**WHAT THE TASK REQUIRES:** Could you repeat every record below exactly, leaving out the pictures?

**GIVEN INFORMATION:**
--- --- ---

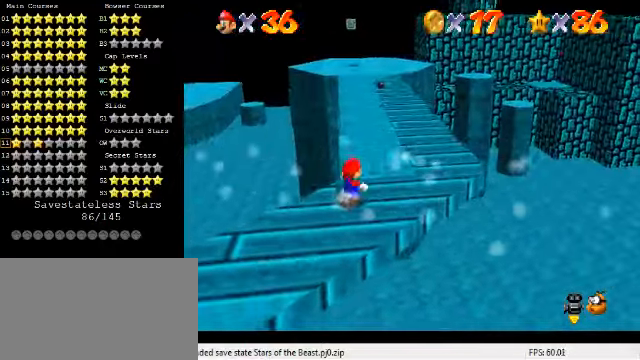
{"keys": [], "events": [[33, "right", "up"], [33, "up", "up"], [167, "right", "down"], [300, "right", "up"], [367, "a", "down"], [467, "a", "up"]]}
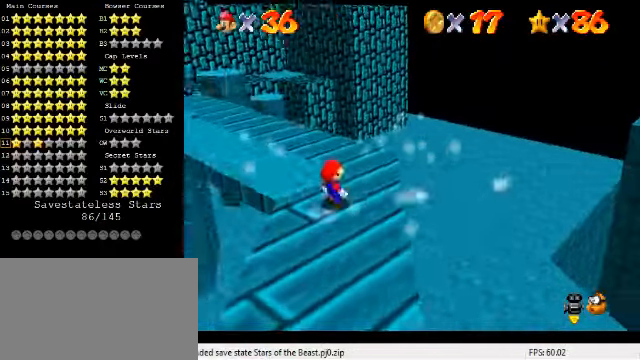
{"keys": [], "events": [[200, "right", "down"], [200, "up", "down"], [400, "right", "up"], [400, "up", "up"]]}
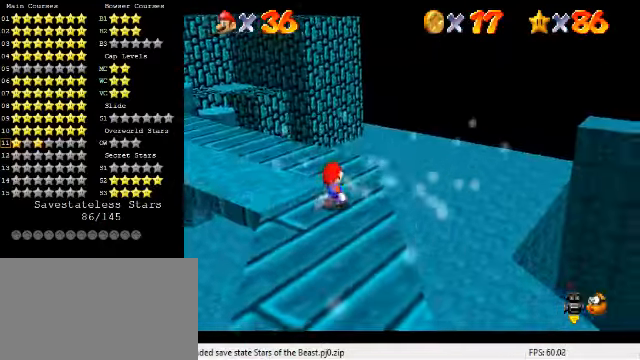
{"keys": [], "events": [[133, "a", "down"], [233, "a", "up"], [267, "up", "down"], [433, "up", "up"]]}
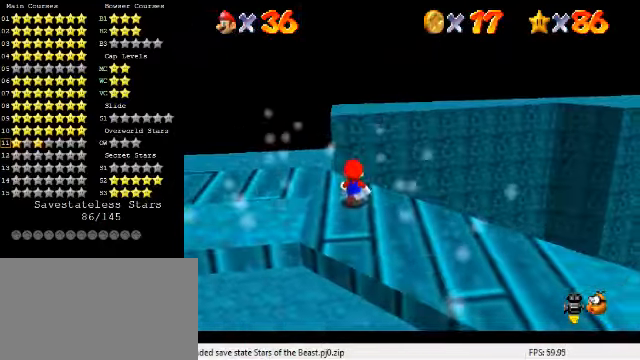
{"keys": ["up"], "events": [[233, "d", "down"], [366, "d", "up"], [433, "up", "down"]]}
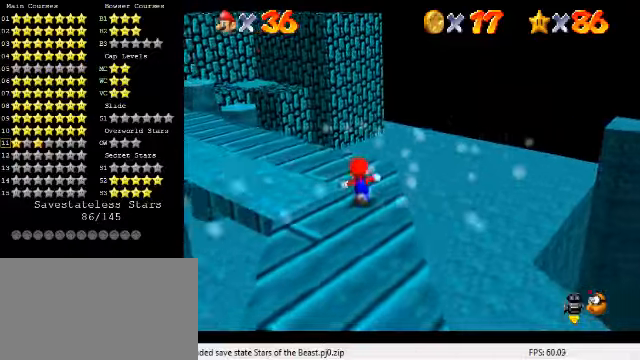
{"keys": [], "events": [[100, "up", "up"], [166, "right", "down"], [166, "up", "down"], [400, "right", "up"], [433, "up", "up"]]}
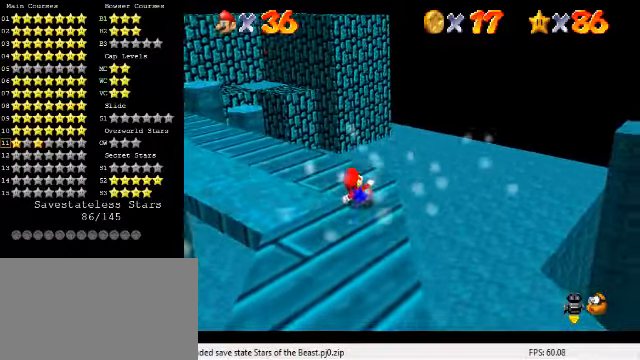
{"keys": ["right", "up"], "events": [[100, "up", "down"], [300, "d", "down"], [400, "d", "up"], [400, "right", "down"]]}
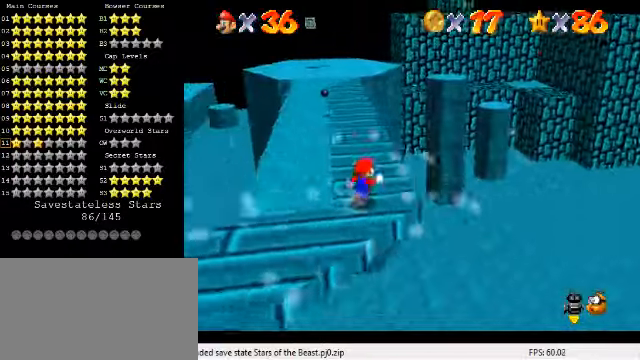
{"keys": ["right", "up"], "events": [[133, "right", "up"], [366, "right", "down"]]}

--- --- ---

**EXPECTED ANSWER:**
{"keys": [], "events": [[33, "right", "up"], [33, "up", "up"], [167, "right", "down"], [300, "right", "up"], [367, "a", "down"], [467, "a", "up"]]}
{"keys": [], "events": [[200, "right", "down"], [200, "up", "down"], [400, "right", "up"], [400, "up", "up"]]}
{"keys": [], "events": [[133, "a", "down"], [233, "a", "up"], [267, "up", "down"], [433, "up", "up"]]}
{"keys": ["up"], "events": [[233, "d", "down"], [366, "d", "up"], [433, "up", "down"]]}
{"keys": [], "events": [[100, "up", "up"], [166, "right", "down"], [166, "up", "down"], [400, "right", "up"], [433, "up", "up"]]}
{"keys": ["right", "up"], "events": [[100, "up", "down"], [300, "d", "down"], [400, "d", "up"], [400, "right", "down"]]}
{"keys": ["right", "up"], "events": [[133, "right", "up"], [366, "right", "down"]]}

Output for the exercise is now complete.